I have become addicted to an arcade game here. I’m not sure if it’s come to the States yet, but if not, I hope it comes soon. This game consists of a display screen, two large kettle drums, and two pairs of tethered drumsticks. A song plays through speakers, and complex instructions flash on the screen, directing you to play specific beats in time to the song. Sometimes you hit one stick at a time, sometimes you hit both at once, and sometimes you need to hit a rimshot. Sometimes there are drum rolls. Sometimes the song is “Y.M.C.A.,” by the Village People. And sometimes, when you play the two-player version, the game offsets your beats so you and your opponent form polyphonic rhythms—beautiful teamwork amid cutthroat competition.

I am incredibly good at this game.

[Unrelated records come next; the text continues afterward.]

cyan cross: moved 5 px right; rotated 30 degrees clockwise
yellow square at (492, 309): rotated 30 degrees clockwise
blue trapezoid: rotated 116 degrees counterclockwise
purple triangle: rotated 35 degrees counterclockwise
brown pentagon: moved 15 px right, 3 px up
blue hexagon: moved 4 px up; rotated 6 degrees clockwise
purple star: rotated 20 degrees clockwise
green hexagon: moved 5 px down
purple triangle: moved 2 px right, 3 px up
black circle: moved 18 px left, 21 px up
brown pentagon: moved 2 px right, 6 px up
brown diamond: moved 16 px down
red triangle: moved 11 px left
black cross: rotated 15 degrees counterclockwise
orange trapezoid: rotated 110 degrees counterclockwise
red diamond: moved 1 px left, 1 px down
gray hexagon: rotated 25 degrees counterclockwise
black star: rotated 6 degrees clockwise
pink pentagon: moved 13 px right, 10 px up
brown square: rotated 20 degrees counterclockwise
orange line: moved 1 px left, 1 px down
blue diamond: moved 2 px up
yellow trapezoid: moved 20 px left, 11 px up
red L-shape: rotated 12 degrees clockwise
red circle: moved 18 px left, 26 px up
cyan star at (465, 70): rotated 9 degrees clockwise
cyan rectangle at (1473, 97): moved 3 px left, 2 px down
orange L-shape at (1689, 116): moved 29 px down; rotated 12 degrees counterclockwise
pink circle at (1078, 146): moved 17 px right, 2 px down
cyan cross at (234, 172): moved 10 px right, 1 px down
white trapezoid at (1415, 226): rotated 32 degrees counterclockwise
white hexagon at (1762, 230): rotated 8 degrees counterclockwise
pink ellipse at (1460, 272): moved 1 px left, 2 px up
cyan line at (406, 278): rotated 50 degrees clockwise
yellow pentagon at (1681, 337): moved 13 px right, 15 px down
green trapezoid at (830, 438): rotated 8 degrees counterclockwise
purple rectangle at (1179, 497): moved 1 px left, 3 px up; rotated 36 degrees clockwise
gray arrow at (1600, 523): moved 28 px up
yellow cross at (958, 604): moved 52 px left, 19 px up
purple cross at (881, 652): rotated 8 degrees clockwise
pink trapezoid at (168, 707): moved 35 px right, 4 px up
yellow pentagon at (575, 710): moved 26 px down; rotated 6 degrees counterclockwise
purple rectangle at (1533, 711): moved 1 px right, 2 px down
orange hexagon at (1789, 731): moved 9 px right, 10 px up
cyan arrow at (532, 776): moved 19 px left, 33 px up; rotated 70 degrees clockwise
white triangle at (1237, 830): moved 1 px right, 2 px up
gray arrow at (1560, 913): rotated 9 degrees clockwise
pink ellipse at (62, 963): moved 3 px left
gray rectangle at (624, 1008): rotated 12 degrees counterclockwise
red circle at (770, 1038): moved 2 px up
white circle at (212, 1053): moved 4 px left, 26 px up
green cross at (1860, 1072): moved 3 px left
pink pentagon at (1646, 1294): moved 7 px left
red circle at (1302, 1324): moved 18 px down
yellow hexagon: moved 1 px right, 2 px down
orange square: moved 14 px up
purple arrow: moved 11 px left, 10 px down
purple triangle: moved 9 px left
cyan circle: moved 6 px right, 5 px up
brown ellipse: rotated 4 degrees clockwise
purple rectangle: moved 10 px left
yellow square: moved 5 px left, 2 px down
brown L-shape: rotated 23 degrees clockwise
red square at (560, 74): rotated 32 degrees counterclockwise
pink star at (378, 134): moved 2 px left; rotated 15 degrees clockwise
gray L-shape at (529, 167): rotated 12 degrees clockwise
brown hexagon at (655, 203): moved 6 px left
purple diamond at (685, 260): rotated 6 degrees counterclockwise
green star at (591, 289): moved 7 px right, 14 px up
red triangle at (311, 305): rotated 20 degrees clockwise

If it didn’t cost 200 yen a pop, I would play all day every day, because I am so good that it is a waste of my gift not to play.

After the first few times I played, a strange new screen began to flash after nearly every game. I could not figure out what this screen was at first, because it was in Japanese. Then I realized: It was the high-score screen. I was setting new high scores every time I played. You could tell because it was asking me to select three kanji characters, and then these would display next to my score at the top of a list. This was deeply satisfying, because it demonstrated how beautiful was my gift. It was also deeply frustrating, however, because I don’t know how to write “ASS” in kanji characters.